About this exercise ->
Could you copy every entry exactly, dropping the pictures?

(Extracted page text data)
......
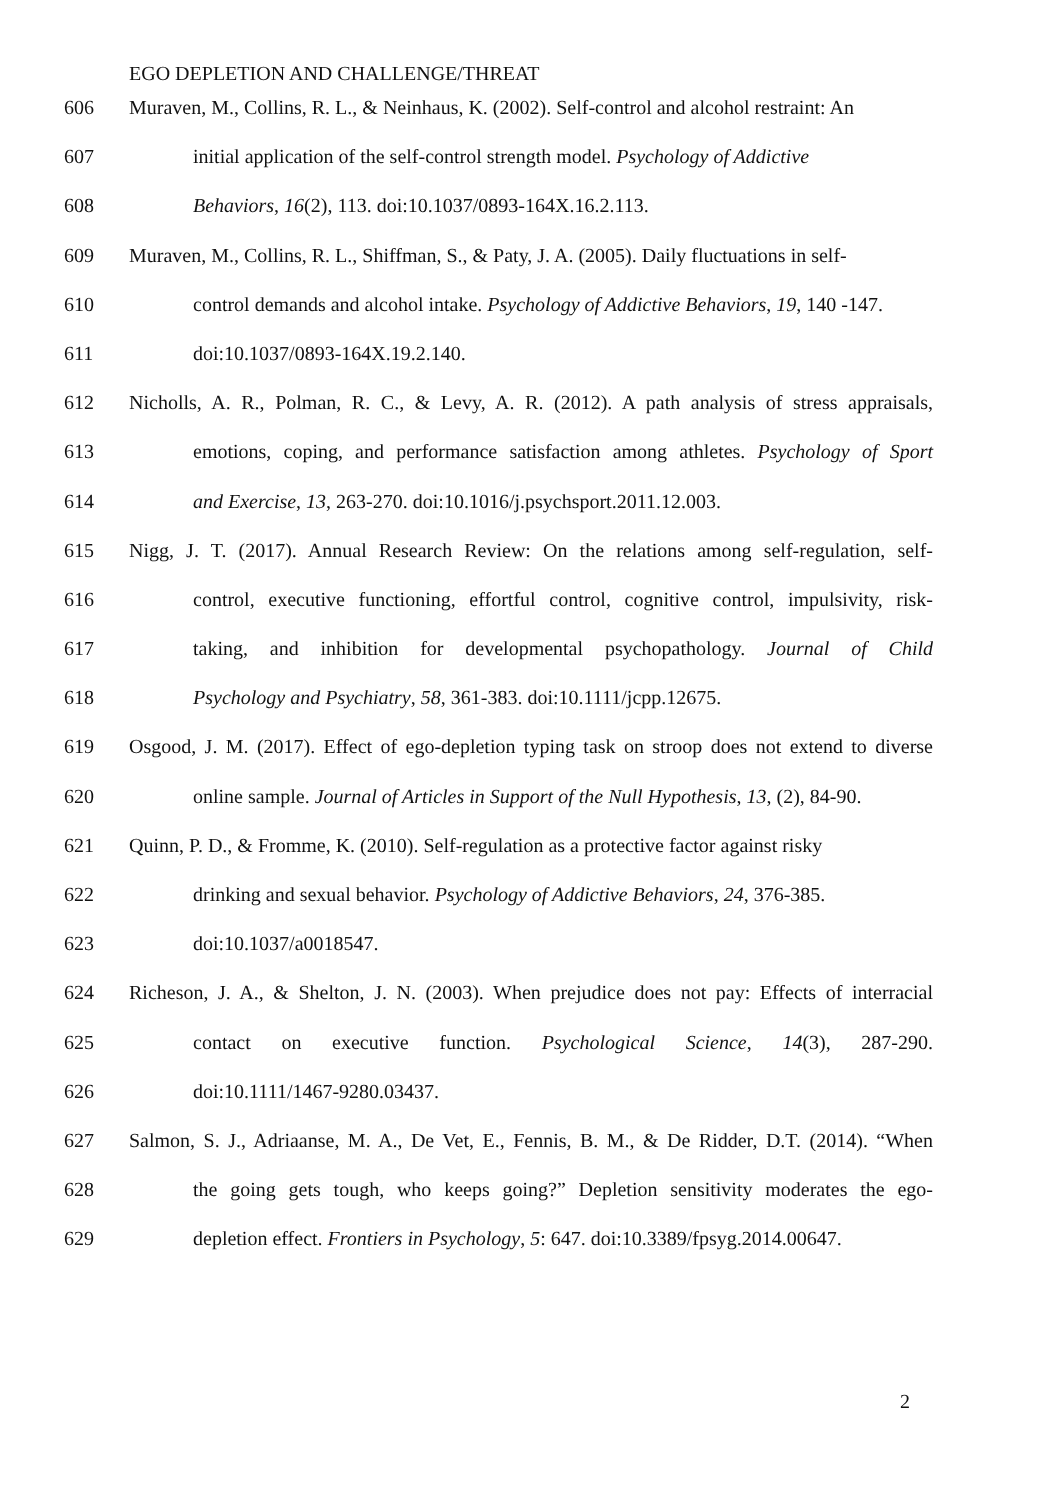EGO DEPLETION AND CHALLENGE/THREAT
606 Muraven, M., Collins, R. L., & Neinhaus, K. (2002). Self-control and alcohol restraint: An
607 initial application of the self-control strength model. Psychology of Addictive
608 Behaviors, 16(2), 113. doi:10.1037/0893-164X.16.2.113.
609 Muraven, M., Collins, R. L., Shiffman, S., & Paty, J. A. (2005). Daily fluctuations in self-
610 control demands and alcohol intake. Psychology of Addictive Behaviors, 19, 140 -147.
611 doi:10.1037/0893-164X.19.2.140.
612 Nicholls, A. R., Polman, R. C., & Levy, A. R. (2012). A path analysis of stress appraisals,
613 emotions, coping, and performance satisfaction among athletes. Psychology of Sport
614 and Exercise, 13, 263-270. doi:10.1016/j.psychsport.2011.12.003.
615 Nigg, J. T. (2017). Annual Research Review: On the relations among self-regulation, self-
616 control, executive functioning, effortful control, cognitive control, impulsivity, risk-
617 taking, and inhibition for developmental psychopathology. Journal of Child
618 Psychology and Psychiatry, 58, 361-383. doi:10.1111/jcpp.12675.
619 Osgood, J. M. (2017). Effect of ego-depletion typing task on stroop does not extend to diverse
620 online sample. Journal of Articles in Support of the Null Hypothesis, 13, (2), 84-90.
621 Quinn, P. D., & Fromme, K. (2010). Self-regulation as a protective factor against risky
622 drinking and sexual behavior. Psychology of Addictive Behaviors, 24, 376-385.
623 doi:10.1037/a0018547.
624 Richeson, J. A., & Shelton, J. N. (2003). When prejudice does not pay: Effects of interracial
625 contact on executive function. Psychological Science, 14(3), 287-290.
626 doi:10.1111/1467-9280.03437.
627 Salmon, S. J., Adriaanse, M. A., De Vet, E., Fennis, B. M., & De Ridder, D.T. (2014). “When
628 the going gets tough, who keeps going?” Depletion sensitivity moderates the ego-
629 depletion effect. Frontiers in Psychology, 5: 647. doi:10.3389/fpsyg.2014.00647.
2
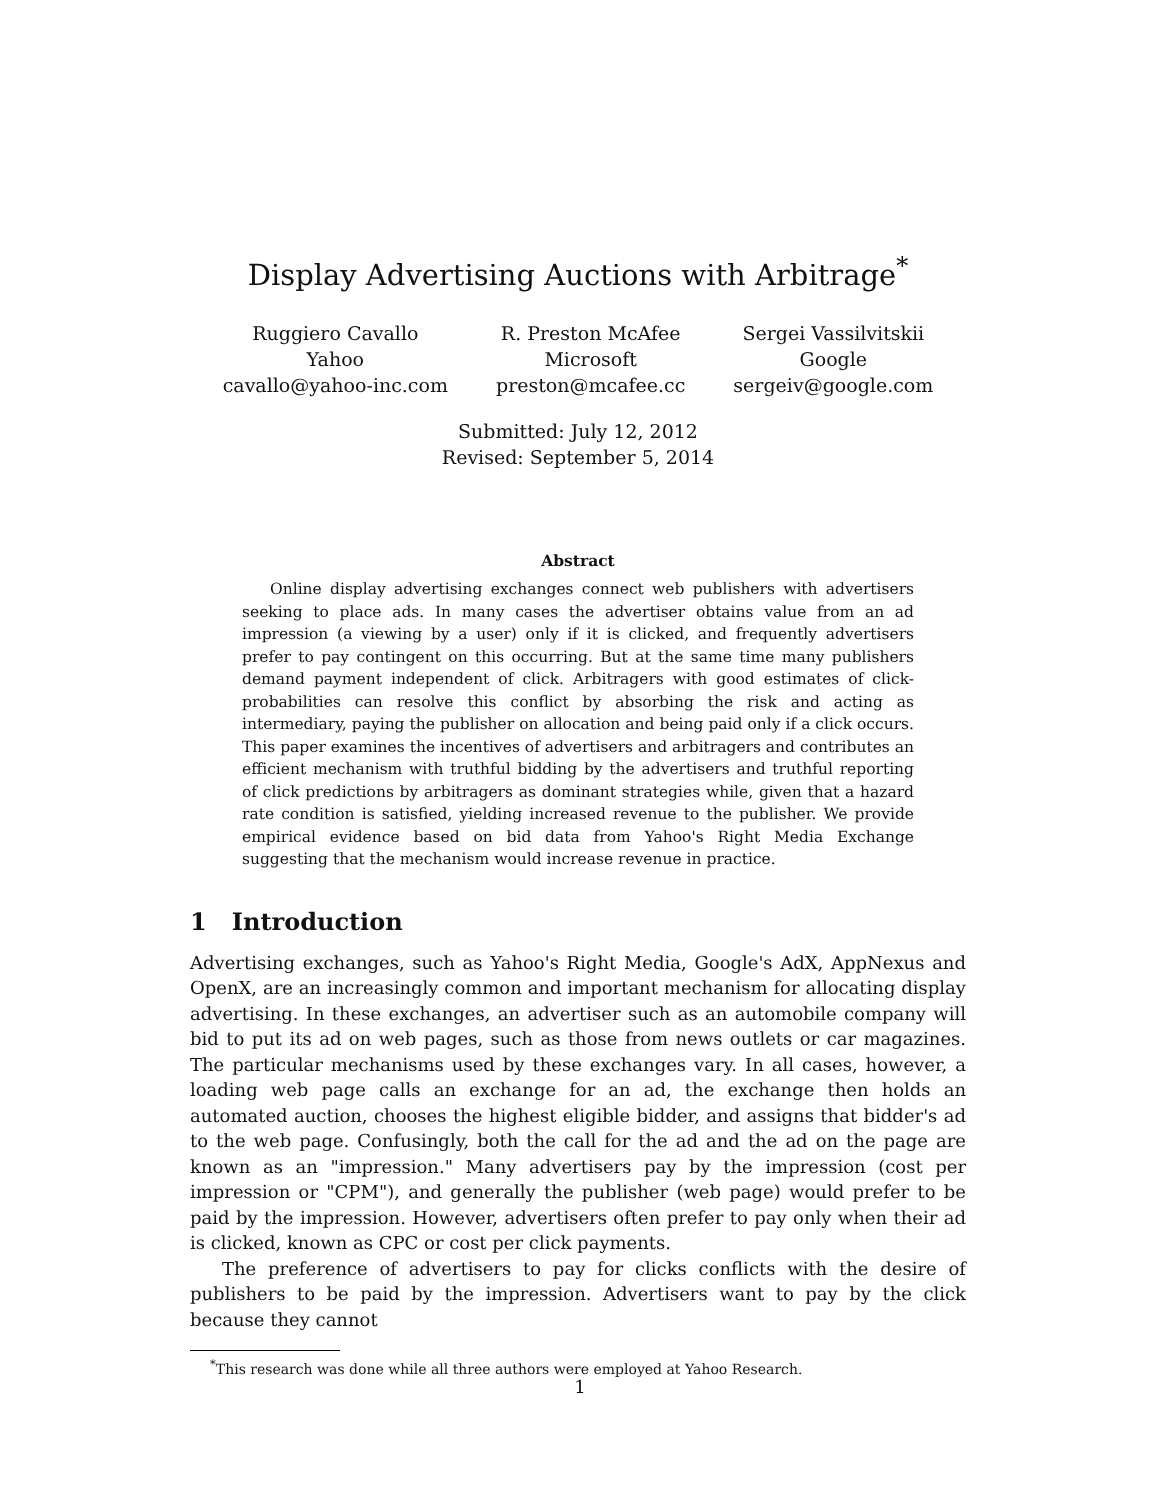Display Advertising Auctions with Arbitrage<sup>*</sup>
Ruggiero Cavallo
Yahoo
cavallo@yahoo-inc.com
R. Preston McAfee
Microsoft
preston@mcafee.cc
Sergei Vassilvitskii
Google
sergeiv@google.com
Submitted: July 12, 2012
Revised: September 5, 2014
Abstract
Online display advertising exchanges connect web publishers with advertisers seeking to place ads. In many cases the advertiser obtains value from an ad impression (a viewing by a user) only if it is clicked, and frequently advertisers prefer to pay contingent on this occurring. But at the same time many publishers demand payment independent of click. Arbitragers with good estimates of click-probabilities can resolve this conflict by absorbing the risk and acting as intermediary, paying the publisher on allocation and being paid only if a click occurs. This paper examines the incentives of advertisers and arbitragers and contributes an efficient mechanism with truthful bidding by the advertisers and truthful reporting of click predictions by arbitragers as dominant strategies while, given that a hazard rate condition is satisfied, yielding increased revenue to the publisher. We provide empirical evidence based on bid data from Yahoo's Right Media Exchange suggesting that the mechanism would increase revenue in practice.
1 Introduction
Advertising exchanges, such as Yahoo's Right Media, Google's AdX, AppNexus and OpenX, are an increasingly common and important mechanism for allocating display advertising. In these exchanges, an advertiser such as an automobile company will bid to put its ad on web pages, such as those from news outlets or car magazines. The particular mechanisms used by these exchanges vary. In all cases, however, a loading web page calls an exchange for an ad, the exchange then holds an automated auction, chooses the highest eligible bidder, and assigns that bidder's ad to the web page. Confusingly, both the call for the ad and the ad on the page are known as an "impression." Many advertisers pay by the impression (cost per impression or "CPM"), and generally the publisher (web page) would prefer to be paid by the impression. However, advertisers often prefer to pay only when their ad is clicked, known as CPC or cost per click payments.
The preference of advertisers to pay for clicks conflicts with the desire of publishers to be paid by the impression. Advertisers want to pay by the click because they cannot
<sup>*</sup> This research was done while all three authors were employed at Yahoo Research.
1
......
Output ->
EGO DEPLETION AND CHALLENGE/THREAT
606 Muraven, M., Collins, R. L., & Neinhaus, K. (2002). Self-control and alcohol restraint: An
607 initial application of the self-control strength model. Psychology of Addictive
608 Behaviors, 16(2), 113. doi:10.1037/0893-164X.16.2.113.
609 Muraven, M., Collins, R. L., Shiffman, S., & Paty, J. A. (2005). Daily fluctuations in self-
610 control demands and alcohol intake. Psychology of Addictive Behaviors, 19, 140 -147.
611 doi:10.1037/0893-164X.19.2.140.
612 Nicholls, A. R., Polman, R. C., & Levy, A. R. (2012). A path analysis of stress appraisals,
613 emotions, coping, and performance satisfaction among athletes. Psychology of Sport
614 and Exercise, 13, 263-270. doi:10.1016/j.psychsport.2011.12.003.
615 Nigg, J. T. (2017). Annual Research Review: On the relations among self-regulation, self-
616 control, executive functioning, effortful control, cognitive control, impulsivity, risk-
617 taking, and inhibition for developmental psychopathology. Journal of Child
618 Psychology and Psychiatry, 58, 361-383. doi:10.1111/jcpp.12675.
619 Osgood, J. M. (2017). Effect of ego-depletion typing task on stroop does not extend to diverse
620 online sample. Journal of Articles in Support of the Null Hypothesis, 13, (2), 84-90.
621 Quinn, P. D., & Fromme, K. (2010). Self-regulation as a protective factor against risky
622 drinking and sexual behavior. Psychology of Addictive Behaviors, 24, 376-385.
623 doi:10.1037/a0018547.
624 Richeson, J. A., & Shelton, J. N. (2003). When prejudice does not pay: Effects of interracial
625 contact on executive function. Psychological Science, 14(3), 287-290.
626 doi:10.1111/1467-9280.03437.
627 Salmon, S. J., Adriaanse, M. A., De Vet, E., Fennis, B. M., & De Ridder, D.T. (2014). “When
628 the going gets tough, who keeps going?” Depletion sensitivity moderates the ego-
629 depletion effect. Frontiers in Psychology, 5: 647. doi:10.3389/fpsyg.2014.00647.
2
Display Advertising Auctions with Arbitrage<sup>*</sup>
Ruggiero Cavallo
Yahoo
cavallo@yahoo-inc.com
R. Preston McAfee
Microsoft
preston@mcafee.cc
Sergei Vassilvitskii
Google
sergeiv@google.com
Submitted: July 12, 2012
Revised: September 5, 2014
Abstract
Online display advertising exchanges connect web publishers with advertisers seeking to place ads. In many cases the advertiser obtains value from an ad impression (a viewing by a user) only if it is clicked, and frequently advertisers prefer to pay contingent on this occurring. But at the same time many publishers demand payment independent of click. Arbitragers with good estimates of click-probabilities can resolve this conflict by absorbing the risk and acting as intermediary, paying the publisher on allocation and being paid only if a click occurs. This paper examines the incentives of advertisers and arbitragers and contributes an efficient mechanism with truthful bidding by the advertisers and truthful reporting of click predictions by arbitragers as dominant strategies while, given that a hazard rate condition is satisfied, yielding increased revenue to the publisher. We provide empirical evidence based on bid data from Yahoo's Right Media Exchange suggesting that the mechanism would increase revenue in practice.
1 Introduction
Advertising exchanges, such as Yahoo's Right Media, Google's AdX, AppNexus and OpenX, are an increasingly common and important mechanism for allocating display advertising. In these exchanges, an advertiser such as an automobile company will bid to put its ad on web pages, such as those from news outlets or car magazines. The particular mechanisms used by these exchanges vary. In all cases, however, a loading web page calls an exchange for an ad, the exchange then holds an automated auction, chooses the highest eligible bidder, and assigns that bidder's ad to the web page. Confusingly, both the call for the ad and the ad on the page are known as an "impression." Many advertisers pay by the impression (cost per impression or "CPM"), and generally the publisher (web page) would prefer to be paid by the impression. However, advertisers often prefer to pay only when their ad is clicked, known as CPC or cost per click payments.
The preference of advertisers to pay for clicks conflicts with the desire of publishers to be paid by the impression. Advertisers want to pay by the click because they cannot
<sup>*</sup> This research was done while all three authors were employed at Yahoo Research.
1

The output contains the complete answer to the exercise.